At this point in time, the ATF rule pertaining to ‘ghost guns’ is vacated; that means the ATF cannot enforce it. I’m sure there will be an appeal filed by the DOJ/ATF, but at this point it is not a binding final rule. That said, the vacatur of the ATF final rule doesn’t impact 1705. I have filed it as supplemental authority, basically bringing it to the court’s attention, but it is persuasive at best, and not binding.

I think SMF has been pretty clear that this is a long uphill battle; given the denial of the TRO in Thurston County regarding 1240, in which the judge doubts that semiautomatic weapons are even “arms” protected by the Washington Constitution, I’m guessing we are going to lose in the Superior Court and have to appeal, and given the political makeup of the Court of Appeals Division II, we could lose there, too. Even if we win, the State will appeal to the Supreme Court, so this case, and potentially both cases, are going to go all the way to the top. Regarding our 1240 case: “Orders were just entered that we did not receive the TRO (Temporary Restraining Order), and that Alliance for Gun Responsibility was allowed to intervene as a defendant for the state. With 1240, we know the Court’s position; namely, that she (the judge) doesn’t even think semiautomatic firearms are “arms” that are protected by the Washington Constitution, and that no harm has befallen our plaintiffs or Washington citizens generally because other firearms are available to them and they are still able to purchase those guns.

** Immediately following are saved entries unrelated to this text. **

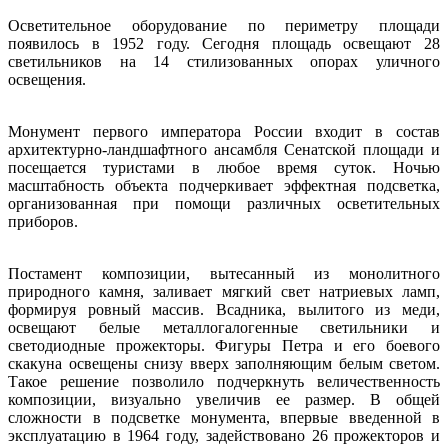
Осветительное оборудование по периметру площади
появилось в 1952 году. Сегодня площадь освещают 28
светильников на 14 стилизованных опорах уличного
освещения.
Монумент первого императора России входит в состав
архитектурно-ландшафтного ансамбля Сенатской площади и
посещается туристами в любое время суток. Ночью
масштабность объекта подчеркивает эффектная подсветка,
организованная при помощи различных осветительных
приборов.
Постамент композиции, вытесанный из монолитного
природного камня, заливает мягкий свет натриевых ламп,
формируя ровный массив. Всадника, вылитого из меди,
освещают белые металлогалогенные светильники и
светодиодные прожекторы. Фигуры Петра и его боевого
скакуна освещены снизу вверх заполняющим белым светом.
Такое решение позволило подчеркнуть величественность
композиции, визуально увеличив ее размер. В общей
сложности в подсветке монумента, впервые введенной в
эксплуатацию в 1964 году, задействовано 26 прожекторов и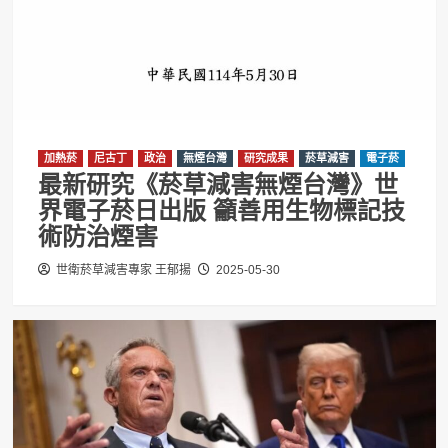
加熱菸
尼古丁
政治
無煙台灣
研究成果
菸草減害
電子菸
最新研究《菸草減害無煙台灣》世
界電子菸日出版 籲善用生物標記技
術防治煙害
世衛菸草減害專家 王郁揚
2025-05-30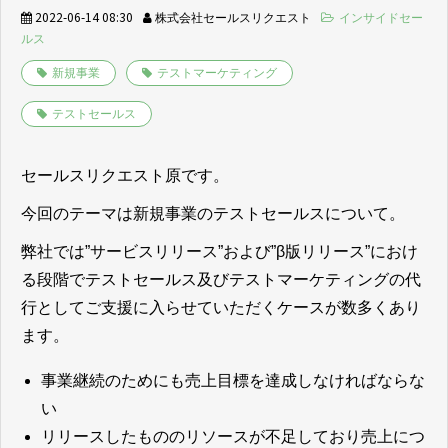
2022-06-14 08:30
株式会社セールスリクエスト
インサイドセー
ルス
新規事業
テストマーケティング
テストセールス
セールスリクエスト原です。
今回のテーマは新規事業のテストセールスについて。
弊社では”サービスリリース”および”β版リリース”におけ
る段階でテストセールス及びテストマーケティングの代
行としてご支援に入らせていただくケースが数多くあり
ます。
事業継続のためにも売上目標を達成しなければならな
い
リリースしたもののリソースが不足しており売上につ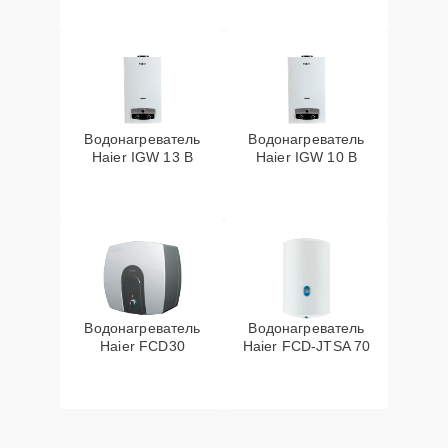
Водонагреватель
Водонагреватель
Haier IGW 13 B
Haier IGW 10 B
Водонагреватель
Водонагреватель
Haier FCD30
Haier FCD-JTSA 70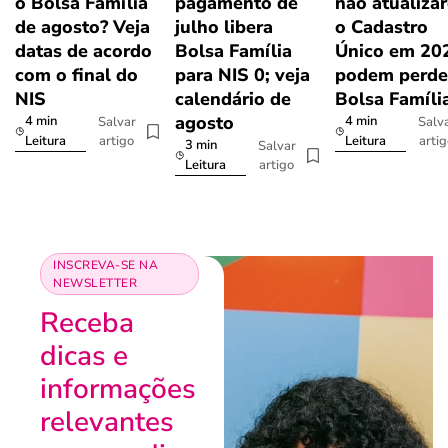
o Bolsa Família
pagamento de
não atualiza
de agosto? Veja
julho libera
o Cadastro
datas de acordo
Bolsa Família
Único em 20
com o final do
para NIS 0; veja
podem perde
NIS
calendário de
Bolsa Famíli
agosto
4 min
4 min
Salvar
Salv
artigo
arti
Leitura
Leitura
3 min
Salvar
artigo
Leitura
INSCREVA-SE NA
NEWSLETTER
Receba
dicas e
informações
relevantes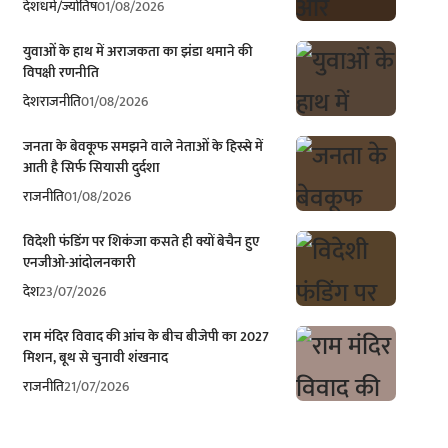
देश
धर्म/ज्योतिष
01/08/2026
युवाओं के हाथ में अराजकता का झंडा थमाने की
विपक्षी रणनीति
देश
राजनीति
01/08/2026
जनता के बेवकूफ समझने वाले नेताओं के हिस्से में
आती है सिर्फ सियासी दुर्दशा
राजनीति
01/08/2026
विदेशी फंडिंग पर शिकंजा कसते ही क्यों बेचैन हुए
एनजीओ-आंदोलनकारी
देश
23/07/2026
राम मंदिर विवाद की आंच के बीच बीजेपी का 2027
मिशन, बूथ से चुनावी शंखनाद
राजनीति
21/07/2026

We are obviously disappointed with the ruling, but think that it is unequivocal that semiautomatic firearms, disparagingly termed “assault weapons” by the state legislature, are protected as “arms” under the Washington Constitution. Swords, fixed blade combat knives, and other weapons which have historically been used for self-defense are protected; it is categorically true that semiautomatic firearms have historically been used for self-defense, and accordingly should be protected under the Washington Constitution.

Additionally, we have received dozens of emails from Washington citizens, which include members and donors of SMF, of the harm they have suffered due to the passage of SHB 1240; namely that they have purchased weapons prohibited by the bill and have been unable to actually receive them, as FFL dealers will not ship those weapons to Washington State, or give them to Washington citizens if the firearm has already been shipped to the state. We also have one petitioner, and other citizens who were too young to purchase a firearm of the type now banned, but have since reached the age of 21, and now are forever prohibited from owning the most common type of rifle, namely a semiautomatic rifle and specifically an AR-15. 

As far as a plan of action, all we can do is do our best at each level, and fight the bad decisions made by the judges. We have to build as complete and robust a record as possible, and that is why we started with a TRO, will move to a Preliminary Injunction, and then a Permanent Injunction, with the potential of a Motion for Summary Judgment before a full trial.